In an earlier study, AI and Compute, we observed that the compute being used to train the largest ML models is doubling every 3.5 months, and we noted that this trend is driven by a combination of economics (willingness to spend money on compute) and the algorithmic ability to parallelize training. The latter factor (algorithmic parallelizability) is harder to predict and its limits are not well-understood, but our current results represent a step toward systematizing and quantifying it. In particular, we have evidence that more difficult tasks and more powerful models on the same task will allow for more radical data-parallelism than we have seen to date, providing a key driver for the continued fast exponential growth in training compute.
Elijah Meeks of Netflix shares his historical perspective on where we’ve come and where we’re going in data viz. From Tufte to Grammar of Graphics to the “third wave”. According to Meeks, we’re currently in the “second wave is breaking down” phase and only starting to see elements of the third wave coming into existence. He’s not prescriptive about exactly what defines the third wave, but points the way towards it with some theory and some interesting examples (the examples were fascinating).

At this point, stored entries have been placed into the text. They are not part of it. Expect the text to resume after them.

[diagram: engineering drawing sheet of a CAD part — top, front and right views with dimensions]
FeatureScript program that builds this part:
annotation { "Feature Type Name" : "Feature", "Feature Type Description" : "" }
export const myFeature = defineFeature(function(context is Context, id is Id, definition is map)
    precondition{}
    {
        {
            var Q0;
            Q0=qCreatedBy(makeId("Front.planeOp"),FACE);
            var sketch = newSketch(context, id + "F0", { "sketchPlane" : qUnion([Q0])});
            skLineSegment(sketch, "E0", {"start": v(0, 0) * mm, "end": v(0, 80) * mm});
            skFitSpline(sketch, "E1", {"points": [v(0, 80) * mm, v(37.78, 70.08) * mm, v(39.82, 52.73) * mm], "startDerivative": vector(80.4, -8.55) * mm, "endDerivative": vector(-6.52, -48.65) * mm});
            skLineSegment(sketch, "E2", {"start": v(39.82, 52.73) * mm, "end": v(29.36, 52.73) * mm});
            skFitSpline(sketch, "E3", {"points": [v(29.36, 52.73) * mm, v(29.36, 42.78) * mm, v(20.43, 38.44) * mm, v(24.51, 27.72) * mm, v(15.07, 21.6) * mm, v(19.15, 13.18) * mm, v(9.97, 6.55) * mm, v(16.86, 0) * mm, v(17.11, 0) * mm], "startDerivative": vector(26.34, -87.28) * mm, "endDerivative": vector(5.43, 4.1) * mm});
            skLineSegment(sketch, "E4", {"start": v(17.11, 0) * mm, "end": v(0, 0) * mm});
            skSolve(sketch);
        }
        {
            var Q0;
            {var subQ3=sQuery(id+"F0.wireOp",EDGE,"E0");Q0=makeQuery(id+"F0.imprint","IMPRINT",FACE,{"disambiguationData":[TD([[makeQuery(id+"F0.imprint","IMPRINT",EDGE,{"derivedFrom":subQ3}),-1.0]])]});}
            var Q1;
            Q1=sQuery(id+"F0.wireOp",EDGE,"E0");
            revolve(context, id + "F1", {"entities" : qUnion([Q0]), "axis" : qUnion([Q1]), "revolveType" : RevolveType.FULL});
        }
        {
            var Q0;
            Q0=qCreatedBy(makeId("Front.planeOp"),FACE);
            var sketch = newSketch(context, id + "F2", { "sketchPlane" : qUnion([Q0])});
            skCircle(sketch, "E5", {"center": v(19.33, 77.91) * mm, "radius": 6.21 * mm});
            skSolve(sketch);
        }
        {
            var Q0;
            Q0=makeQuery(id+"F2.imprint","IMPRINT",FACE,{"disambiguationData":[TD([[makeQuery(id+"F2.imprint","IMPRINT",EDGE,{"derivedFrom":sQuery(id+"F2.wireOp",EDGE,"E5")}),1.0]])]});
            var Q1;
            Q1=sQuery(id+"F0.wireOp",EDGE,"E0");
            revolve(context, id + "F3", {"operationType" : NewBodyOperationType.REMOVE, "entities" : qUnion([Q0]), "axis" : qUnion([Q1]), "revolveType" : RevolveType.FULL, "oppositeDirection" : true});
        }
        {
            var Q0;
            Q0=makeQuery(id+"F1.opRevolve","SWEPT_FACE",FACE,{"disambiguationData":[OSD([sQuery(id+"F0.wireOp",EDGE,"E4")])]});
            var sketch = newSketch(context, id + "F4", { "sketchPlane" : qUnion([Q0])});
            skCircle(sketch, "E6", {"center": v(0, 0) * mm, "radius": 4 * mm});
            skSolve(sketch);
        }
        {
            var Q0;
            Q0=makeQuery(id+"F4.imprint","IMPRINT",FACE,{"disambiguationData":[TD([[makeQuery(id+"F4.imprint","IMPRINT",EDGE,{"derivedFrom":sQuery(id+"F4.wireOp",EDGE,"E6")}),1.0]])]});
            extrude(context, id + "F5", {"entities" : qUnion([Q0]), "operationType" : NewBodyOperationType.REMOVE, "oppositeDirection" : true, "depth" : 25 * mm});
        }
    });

I come at this with a very different background but have found myself also believing that we’ve hit a bit of a plateau on visualizations that are producible by non-experts. This article helped me imagine what the world could look like in five years.
During Squarespace’s most recent Hack Week, we experimented with a different approach to model building: an internal Kaggle competition. (…) For our internal competition, we wanted to predict subscription rates of customers who start a free trial on Squarespace. The dataset for this competition included anonymized information on customers’ marketing channels, geographic locations, product usage, previous trials, and, of course, whether or not the customers subscribed to Squarespace within 28 days of starting a trial.
This is neat. This isn’t an approach that most companies can take—most of the companies simply don’t have the internal resources that would make this worthwhile, and the author admits that it’s not a particularly efficient way of getting a task done. But if you have an important algorithm problem where the solution would be worth $$$ to the business, this strategy is a worth consideration.
Mark, if you’re reading—you didn’t share the results! How did it go? Are you using any of the models?